Maybe it has something to do with living on an island, and the mindful pursuit of all things healthy. So maybe we should not be surprised that when GE Free BC asked individual candidates standing for municipal elections in BC for their positions on GE crops, as well as herbicide and pesticide use, there was an impressive response from the candidates running for election to the Islands Trust Council. For those not yet familiar with this governance, the Islands Trust is a unique federation of local governments created 40 years ago serving islands in the Salish Sea, across an expanse of over 5,000 square km of land and water!
Here’s a sample of what we heard from the Islands Trust candidates.

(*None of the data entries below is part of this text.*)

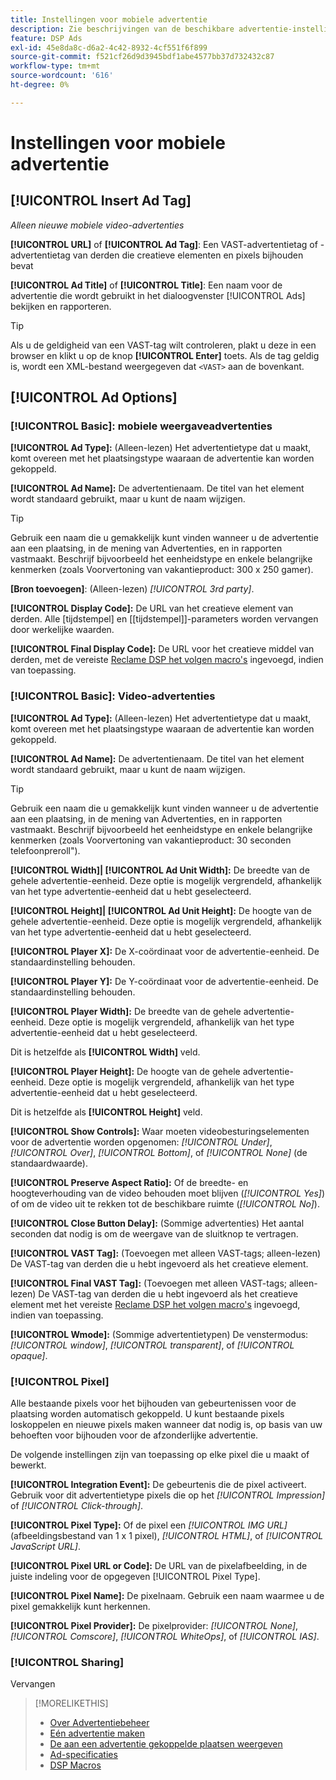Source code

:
 ```yaml
---
title: Instellingen voor mobiele advertentie
description: Zie beschrijvingen van de beschikbare advertentie-instellingen voor mobiele advertenties.
feature: DSP Ads
exl-id: 45e8da8c-d6a2-4c42-8932-4cf551f6f899
source-git-commit: f521cf26d9d3945bdf1abe4577bb37d732432c87
workflow-type: tm+mt
source-wordcount: '616'
ht-degree: 0%

---
```


# Instellingen voor mobiele advertentie

## [!UICONTROL Insert Ad Tag]

*Alleen nieuwe mobiele video-advertenties*

**[!UICONTROL URL]** of **[!UICONTROL Ad Tag]**: Een VAST-advertentietag of -advertentietag van derden die creatieve elementen en pixels bijhouden bevat

**[!UICONTROL Ad Title]** of **[!UICONTROL Title]**: Een naam voor de advertentie die wordt gebruikt in het dialoogvenster [!UICONTROL Ads] bekijken en rapporteren.

>[!TIP]
>
> Als u de geldigheid van een VAST-tag wilt controleren, plakt u deze in een browser en klikt u op de knop **[!UICONTROL Enter]** toets. Als de tag geldig is, wordt een XML-bestand weergegeven dat `<VAST>` aan de bovenkant.

## [!UICONTROL Ad Options]

### [!UICONTROL Basic]: mobiele weergaveadvertenties

**[!UICONTROL Ad Type]:** (Alleen-lezen) Het advertentietype dat u maakt, komt overeen met het plaatsingstype waaraan de advertentie kan worden gekoppeld.

**[!UICONTROL Ad Name]:** De advertentienaam. De titel van het element wordt standaard gebruikt, maar u kunt de naam wijzigen.

>[!TIP]
>
> Gebruik een naam die u gemakkelijk kunt vinden wanneer u de advertentie aan een plaatsing, in de mening van Advertenties, en in rapporten vastmaakt. Beschrijf bijvoorbeeld het eenheidstype en enkele belangrijke kenmerken (zoals Voorvertoning van vakantieproduct: 300 x 250 gamer).

**\[Bron toevoegen\]**: (Alleen-lezen) *[!UICONTROL 3rd party]*.

**[!UICONTROL Display Code]:** De URL van het creatieve element van derden. Alle [tijdstempel] en [[tijdstempel]]-parameters worden vervangen door werkelijke waarden.

**[!UICONTROL Final Display Code]:** De URL voor het creatieve middel van derden, met de vereiste [Reclame DSP het volgen macro&#39;s](/help/dsp/campaign-management/macros.md) ingevoegd, indien van toepassing.

### [!UICONTROL Basic]: Video-advertenties

**[!UICONTROL Ad Type]:** (Alleen-lezen) Het advertentietype dat u maakt, komt overeen met het plaatsingstype waaraan de advertentie kan worden gekoppeld.

**[!UICONTROL Ad Name]:** De advertentienaam. De titel van het element wordt standaard gebruikt, maar u kunt de naam wijzigen.

>[!TIP]
>
> Gebruik een naam die u gemakkelijk kunt vinden wanneer u de advertentie aan een plaatsing, in de mening van Advertenties, en in rapporten vastmaakt. Beschrijf bijvoorbeeld het eenheidstype en enkele belangrijke kenmerken (zoals Voorvertoning van vakantieproduct: 30 seconden telefoonpreroll&quot;).

**[!UICONTROL Width]| [!UICONTROL Ad Unit Width]:** De breedte van de gehele advertentie-eenheid. Deze optie is mogelijk vergrendeld, afhankelijk van het type advertentie-eenheid dat u hebt geselecteerd.

**[!UICONTROL Height]| [!UICONTROL Ad Unit Height]:** De hoogte van de gehele advertentie-eenheid. Deze optie is mogelijk vergrendeld, afhankelijk van het type advertentie-eenheid dat u hebt geselecteerd.

**[!UICONTROL Player X]:** De X-coördinaat voor de advertentie-eenheid. De standaardinstelling behouden.

**[!UICONTROL Player Y]:** De Y-coördinaat voor de advertentie-eenheid. De standaardinstelling behouden.

**[!UICONTROL Player Width]:** De breedte van de gehele advertentie-eenheid. Deze optie is mogelijk vergrendeld, afhankelijk van het type advertentie-eenheid dat u hebt geselecteerd.

Dit is hetzelfde als **[!UICONTROL Width]** veld.

**[!UICONTROL Player Height]:** De hoogte van de gehele advertentie-eenheid. Deze optie is mogelijk vergrendeld, afhankelijk van het type advertentie-eenheid dat u hebt geselecteerd.

Dit is hetzelfde als **[!UICONTROL Height]** veld.

**[!UICONTROL Show Controls]:** Waar moeten videobesturingselementen voor de advertentie worden opgenomen: *[!UICONTROL Under]*, *[!UICONTROL Over]*, *[!UICONTROL Bottom]*, of *[!UICONTROL None]* (de standaardwaarde).

**[!UICONTROL Preserve Aspect Ratio]:** Of de breedte- en hoogteverhouding van de video behouden moet blijven (*[!UICONTROL Yes]*) of om de video uit te rekken tot de beschikbare ruimte (*[!UICONTROL No]*).

**[!UICONTROL Close Button Delay]:** (Sommige advertenties) Het aantal seconden dat nodig is om de weergave van de sluitknop te vertragen.

**[!UICONTROL VAST Tag]:** (Toevoegen met alleen VAST-tags; alleen-lezen) De VAST-tag van derden die u hebt ingevoerd als het creatieve element.

**[!UICONTROL Final VAST Tag]:** (Toevoegen met alleen VAST-tags; alleen-lezen) De VAST-tag van derden die u hebt ingevoerd als het creatieve element met het vereiste [Reclame DSP het volgen macro&#39;s](/help/dsp/campaign-management/macros.md) ingevoegd, indien van toepassing.

**[!UICONTROL Wmode]:** (Sommige advertentietypen) De venstermodus: *[!UICONTROL window]*, *[!UICONTROL transparent]*, of *[!UICONTROL opaque]*.

### [!UICONTROL Pixel]

Alle bestaande pixels voor het bijhouden van gebeurtenissen voor de plaatsing worden automatisch gekoppeld. U kunt bestaande pixels loskoppelen en nieuwe pixels maken wanneer dat nodig is, op basis van uw behoeften voor bijhouden voor de afzonderlijke advertentie.

De volgende instellingen zijn van toepassing op elke pixel die u maakt of bewerkt.

**[!UICONTROL Integration Event]:** De gebeurtenis die de pixel activeert. Gebruik voor dit advertentietype pixels die op het *[!UICONTROL Impression]* of *[!UICONTROL Click-through]*.

**[!UICONTROL Pixel Type]:** Of de pixel een *[!UICONTROL IMG URL]* (afbeeldingsbestand van 1 x 1 pixel), *[!UICONTROL HTML]*, of *[!UICONTROL JavaScript URL]*.

**[!UICONTROL Pixel URL or Code]:** De URL van de pixelafbeelding, in de juiste indeling voor de opgegeven [!UICONTROL Pixel Type].

**[!UICONTROL Pixel Name]:** De pixelnaam. Gebruik een naam waarmee u de pixel gemakkelijk kunt herkennen.

**[!UICONTROL Pixel Provider]:** De pixelprovider: *[!UICONTROL None]*, *[!UICONTROL Comscore]*, *[!UICONTROL WhiteOps]*, of *[!UICONTROL IAS]*.

### [!UICONTROL Sharing]

Vervangen

>[!MORELIKETHIS]
>
>* [Over Advertentiebeheer](ad-about.md)
>* [Eén advertentie maken](ad-create.md)
>* [De aan een advertentie gekoppelde plaatsen weergeven](/help/dsp/campaign-management/ads/ad-list-placements.md)
>* [Ad-specificaties](ad-specs.md)
>* [DSP Macros](/help/dsp/campaign-management/macros.md)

From Chris Bowers (Gabriola): “We should avoid GE crops at the very least because of the precautionary principle, and at most because they appear to come with a range of issues from requiring farming practices that do harm to the soil and other living things, to questions about whether they are less nutritious and possibly dangerous.”
From Christine Grimes (Salt Spring): “I would love to see Salt Spring declared as a GE and neonicotinoid free zone! This summer I spent some time talking with bee keepers and the nature conservancy and was shocked at how dire the situation for pollinators is. It is not acceptable to be using chemicals that threaten the life of important ecosystems of which pollinators are a key element.”
From Melanie Mamoser (Gabriola): “I do not support the cultivation of genetically engineered crops because genetically engineered crops breed super weeds resulting in an increase use of herbicide over the long term. Genetically engineered crops are difficult to contain, risking spread to none genetically engineered crops. Genetically engineered crops reduce diversity and therefore natural resilience in agricultural systems. I believe that food security requires promoting local food production at a smaller community scale which is possible without any genetically engineered crops as seen in my own community of Gabriola.”
From George Grams (Salt Spring): “In my view, GMOs are damaging and should be outlawed. Reasons: they are damaging to health; they do not promote increased production; patenting seeds opens the door to political and economic abuse of seed stock and so breaches our fundamental right to maintain control over our food sources. Fighting for [public] awareness can best be achieved through labelling to allow GMOs to be clearly identified in the stores. Labelling was the most effective instrument to change in Europe. Once labeled, people exercised their right not to buy GMOs and so those products containing them were frozen out of the marketplace by the consumer. Banning neonicotinoids is urgently needed, followed by vigorous prosecution and severe penalties for those who defy the ban.”
From Derek Masselink (North Pender): “I absolutely support the idea of the Southern Gulf Islands being GE free and preferably organic, eliminating the use of harmful herbicides and pesticides.”
From Peter Grove (Salt Spring): “The Islands Trust is opposed to all forms of genetically modified foods and supports sustainable local farm practices, which GM is not, in the long run. I support the Islands Trust position. The Islands Trust will continue to advocate for proper food labelling which has proved to be successful in Europe in reducing the amount of GM food produced.”
From Gary Steeves (North Pender): “I am opposed to genetically engineered crops and I am opposed to the use of herbicides and pesticides. I would advocate for and support provincial legislation to outlaw pesticide and herbicide use.”
From Perri Gorrara (Denman): “I am against GMOs, all genetically engineered crops, herbicides, pesticides and neonicotinoids.”
From Peter Johnston (Lasqueti): “I do not believe that genetically engineered crops should be grown anywhere in the open. They have not been assessed for safety, only assumed to be safe because they are substantially the same as ordinary crops of their type. At the same time, they are significantly different enough to be owned by their developers, who are mostly chemical companies who produce the GM crops so that more pesticides can be used on them than on non-GM crops, because they can resist the pesticides. Only exception is BT-producing GE crops, who produce the pesticide themselves, in every cell of the crop. I will continue to speak out against planting of GE crops, and advocate that people buy only crops that they know are non-GMO, preferably Certified Organic crops, because they are much safer for all sorts of reasons. I will continue to argue that GE crops and products should be labelled, so that consumers can have a choice about whether or not to purchase and consume them.”
And, last but not least, from Sandy Pottle and Dave Ages (Galiano): “We are opposed to the use of GE crops generally, but particularly in our small Island community. The Official Community Plan for Galiano, amended about 5 years ago, included the following. Farm operators shall be encouraged to:
- avoid the use of pesticides, herbicides, fungicides and other noxious chemicals,
- ensure production methods maintain soil quality and minimize erosion,
- ensure surface and groundwater recharge areas are not contaminated by agricultural activities,
- collect and store rainwater for irrigation purposes, and
- avoid the use or introduction of genetically modified organisms.”
This Galiano Island policy seems to us at GE Free BC to be wise advice applicable to agriculture across BC.